Lanny reaches for the handle, and Prester says, “One last thing, Lanny. I’d like to get a DNA swab so we can eliminate you from the scene, okay?”
I want to object. I’m frozen with doubt, but Lanny just turns her head and opens her mouth as he takes a sealed swab from his jacket. Before I can tell her it’s a bad idea, it’s done; Prester’s as slick as a stage magician. And, truthfully, her DNA will probably be found on Candy, there’s no doubt about that; she must have touched her, checked her pulse at least. So maybe this is a good step, not the start of something worse. But I can think of a thousand ways this can go sideways.
Prester tells us we can go home after that. I’m exhausted but jittering with nerves, and I just want to get my kids home. But I linger just a moment to ask him a blunt question. “Are we safe here?”
He takes his time with the answer. “Ms. Proctor, I wish I could say you were. But you’ve got trouble with the Belldenes already, and now this? Might want to take your family on a vacation, if you know what I mean. If I need you back here, I can call.”
I heave a sigh. “Thanks, I will. Speaking of the Belldenes, though...I got a visit from the top today. Jasper and Lilah Belldene. Lilah made me meatloaf.”
He stares at me. For the first time, I’ve surprised Detective Prester. “Did you eat it?”
“Nope. I was afraid it might have a nasty surprise inside.”
“Well, I doubt that; Lilah’s a damn good cook, and her meatloaf’s pretty near legendary around these parts. She wouldn’t want to cast a shadow on her reputation. What did they want?”

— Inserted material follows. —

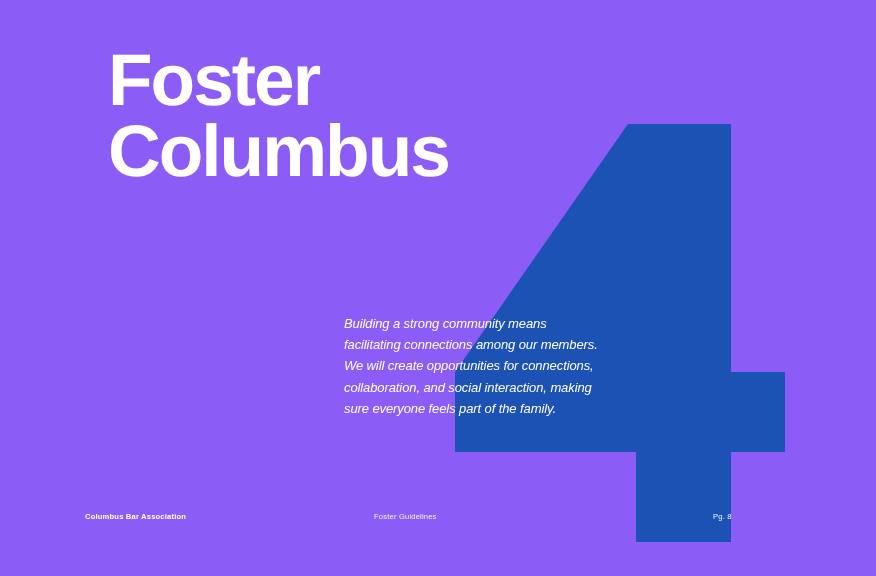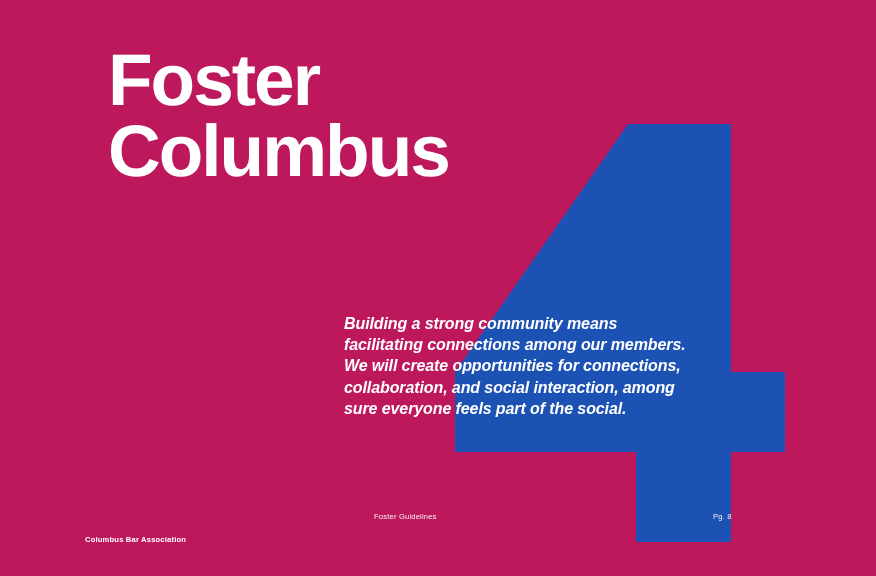"Foster" #slide { background: #be185d -> #8b5cf6 }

“They want us gone,” I tell him. “And that was before this happened. Can’t imagine this will make them like us any better.”
“The good thing is that since we’re going to be looking for Olly, we get to sweep that compound of theirs pretty thoroughly. That should set them on their heels a bit.” Prester looks grim. He knows better than me how dangerous this could be. “You need to be real careful, Gwen. I don’t like this. None of it.”
I don’t either. I take my family home, to a house I’m no longer sure is really safe. It’s a very short night. I try to talk to Lanny, but she seems too exhausted and distraught, and I feel like a bad mom for keeping her awake. There’ll be time.
I don’t sleep at all.
11
GWEN
Our escape is the case of Remy Landry.
We leave Stillhouse Lake in the morning, all of us, and head for Louisiana. It’s a good eleven-hour drive heading south by southwest. We take the SUV, which at least allows us to ride in relative comfort, and I admit I feel a sense of existential relief putting our home in the rearview right now. Too much trouble.
Leaving it behind feels like freedom, even though I know that’s a temporary relief; regardless of what happens while we travel, we’ll come back to the Belldenes, who must be mad as a nest of poked hornets by now that my daughter is the main witness against one of their own. They wanted us gone, and I’m willing to make them happy on that front. But I’m not going to ask my child to lie for them.
The chill of the morning morphs into rain before we hit Mississippi, but the temperature rises along with it. Sam drives, and I sleep as much as I can before I call ahead to Remy’s father. No answer, I get voice mail. I explain to him that I will be coming into town and would like a meeting to talk about his son. I leave my phone number and the address of the place we’ll be staying, since I booked ahead.
We’re all tired and cranky by the time we arrive.
Remy’s hometown isn’t anything much—a wide spot in the road, basically, with a few thousand residents, the usual Dairy Queen and Sonic and truck stops. A few Cajun restaurants, all brightly lit with neon signs.
We slide into the motel pretty close to 10:00 p.m., and I have a flashback of all the cheap wayside inns I’ve stayed at these past few years, as the kids and I fled from one compromised home to another. I stayed at even more with Sam as we went on the hunt for Melvin. It’s strange how simultaneously depressed and nostalgic I feel about motels in general.